Важно не то, что художник согласился увековечить аморального субъекта; важно то, что морального императива не стало в той прямой перспективе – которую предложил Ренессанс. Релятивизм сделался нормой: идеология империи победила республиканскую идею. Но без республиканской идеи Ренессанс не существует.
От имперской морали к республиканской и от республиканской к имперской: мутации в искусстве Ренессанса тождественны тому процессу, которые пережил авангард XX в. Авангардист отвергал имперское искусство XIX в., отвергал художественный рынок; новатор пожелал, чтобы его произведения стали основанием для новых критериев. Сначала казалось, что новые критерии исключают каноны вообще. Музеи старого искусства желали снести, чтобы устранить канон, но скоро построили новые музеи, и эти музеи уже не сносили. Авангард быстро отождествил себя с властью, и власть отождествила себя с авангардом; правитель единомышленник художника или наоборот – уже непонятно. В 1916 г. Маяковский пишет: «Почему не атакован Пушкин и прочие генералы классики», а в 1926 г. он пишет так: «я хочу, чтоб к штыку приравняли перо, с чугуном чтоб и с выделкой стали, о работе стихов, от Политбюро, чтобы делал доклады Сталин». Пишет один и тот же человек, неужели для бунта против авторитета Пушкина потребовался авторитет Политбюро? То же чувство удивления охватывает, когда банкира Скровеньи, осужденного в Ад за ростовщичество, видим в капелле дель Арена подле Мадонны. Ведь было уже решено строить бескомпромиссный новый мир, как же так?
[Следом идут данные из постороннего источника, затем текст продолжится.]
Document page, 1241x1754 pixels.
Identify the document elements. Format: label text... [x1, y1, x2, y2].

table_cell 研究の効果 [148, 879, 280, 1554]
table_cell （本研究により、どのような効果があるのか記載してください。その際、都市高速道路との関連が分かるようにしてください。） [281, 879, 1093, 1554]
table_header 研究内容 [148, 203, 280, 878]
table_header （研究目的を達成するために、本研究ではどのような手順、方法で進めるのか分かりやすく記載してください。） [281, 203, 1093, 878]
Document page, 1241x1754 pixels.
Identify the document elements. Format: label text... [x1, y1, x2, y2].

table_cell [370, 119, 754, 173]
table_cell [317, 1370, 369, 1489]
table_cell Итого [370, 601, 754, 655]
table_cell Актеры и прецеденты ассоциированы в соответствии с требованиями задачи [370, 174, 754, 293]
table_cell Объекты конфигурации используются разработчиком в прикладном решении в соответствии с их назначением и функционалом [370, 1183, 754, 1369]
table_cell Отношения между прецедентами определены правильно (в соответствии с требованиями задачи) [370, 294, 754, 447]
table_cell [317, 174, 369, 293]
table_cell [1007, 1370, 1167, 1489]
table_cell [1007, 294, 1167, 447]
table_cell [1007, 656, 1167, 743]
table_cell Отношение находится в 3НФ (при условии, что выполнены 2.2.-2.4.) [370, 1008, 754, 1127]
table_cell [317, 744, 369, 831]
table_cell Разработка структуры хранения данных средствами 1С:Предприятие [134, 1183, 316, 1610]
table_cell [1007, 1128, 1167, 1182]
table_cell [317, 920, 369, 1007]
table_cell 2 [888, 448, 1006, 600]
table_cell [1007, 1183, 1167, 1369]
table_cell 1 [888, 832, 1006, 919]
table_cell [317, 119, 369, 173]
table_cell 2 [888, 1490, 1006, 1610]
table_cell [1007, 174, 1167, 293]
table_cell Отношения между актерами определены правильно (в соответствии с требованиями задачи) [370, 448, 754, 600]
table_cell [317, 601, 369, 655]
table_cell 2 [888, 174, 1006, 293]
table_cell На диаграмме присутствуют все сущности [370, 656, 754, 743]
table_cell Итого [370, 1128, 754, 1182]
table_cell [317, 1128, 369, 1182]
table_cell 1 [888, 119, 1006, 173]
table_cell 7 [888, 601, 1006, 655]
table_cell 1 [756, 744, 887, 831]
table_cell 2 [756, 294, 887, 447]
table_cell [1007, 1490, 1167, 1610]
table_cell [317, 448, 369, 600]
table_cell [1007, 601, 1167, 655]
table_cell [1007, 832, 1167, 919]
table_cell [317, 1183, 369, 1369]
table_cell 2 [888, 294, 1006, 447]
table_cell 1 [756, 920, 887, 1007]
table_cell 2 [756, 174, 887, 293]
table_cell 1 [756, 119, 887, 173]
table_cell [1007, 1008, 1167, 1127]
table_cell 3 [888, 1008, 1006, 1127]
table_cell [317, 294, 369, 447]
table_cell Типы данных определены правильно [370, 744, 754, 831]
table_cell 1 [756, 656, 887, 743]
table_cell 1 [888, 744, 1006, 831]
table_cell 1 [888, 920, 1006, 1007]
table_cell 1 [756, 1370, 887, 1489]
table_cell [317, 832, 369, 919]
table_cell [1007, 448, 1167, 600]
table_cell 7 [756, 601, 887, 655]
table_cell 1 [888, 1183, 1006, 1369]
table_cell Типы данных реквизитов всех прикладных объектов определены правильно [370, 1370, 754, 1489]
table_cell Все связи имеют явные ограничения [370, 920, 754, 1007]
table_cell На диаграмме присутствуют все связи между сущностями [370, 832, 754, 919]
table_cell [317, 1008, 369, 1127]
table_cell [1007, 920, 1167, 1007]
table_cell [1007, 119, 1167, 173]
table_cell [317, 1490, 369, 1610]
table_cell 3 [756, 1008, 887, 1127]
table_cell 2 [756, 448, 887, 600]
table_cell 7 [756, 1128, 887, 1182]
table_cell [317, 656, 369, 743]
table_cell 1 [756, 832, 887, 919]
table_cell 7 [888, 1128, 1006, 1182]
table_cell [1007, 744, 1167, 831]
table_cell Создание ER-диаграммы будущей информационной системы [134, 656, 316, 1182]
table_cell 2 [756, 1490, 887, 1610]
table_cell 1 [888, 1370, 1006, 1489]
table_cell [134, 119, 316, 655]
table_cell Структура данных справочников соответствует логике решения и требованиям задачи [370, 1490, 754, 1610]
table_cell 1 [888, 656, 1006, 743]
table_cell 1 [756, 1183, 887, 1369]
Сравнивать Ренессанс с авангардом необходимо, сценарий сходен: очищение веры от канона завершилось новой идеологией и новым каноном. Процесс мутаций эстетики Ренессанса развивался внутри христианской веры, а процесс мутаций авангарда развивался внутри коммунистической веры, но несмотря на идеологическое различие – социальный принцип мутации тот же. Христианская вера, вмененная как догма в сознание абсолютистского общества, и индивидуально пережитая вера в Христа в сознании республиканского общества – это разные убеждения. Индивидуально осознанная вера в коммунизм и общественная идеология, принуждающая к вере, – это различные состояния. Сегодняшним зрителям мнится, что содержание картин – в утверждении веры; и это так; но в еще большей степени содержанием картин является вера не вмененная, а пережитая персонально, не вера, воспринятая как данность, но осознанная лично. Именно этот процесс – переосмысление веры внутри республиканского свободного сознания – и становится содержанием ренессансной эстетики и эстетики авангарда; и медленное, неуклонное, неотвратимое растворение индивидуальной веры в новом каноне – становится драмой эпохи. От имперского сознания – к республиканскому и затем вспять, к имперскому сознанию уже нового издания: принцип трансформаций роднит Ренессанс и авангард.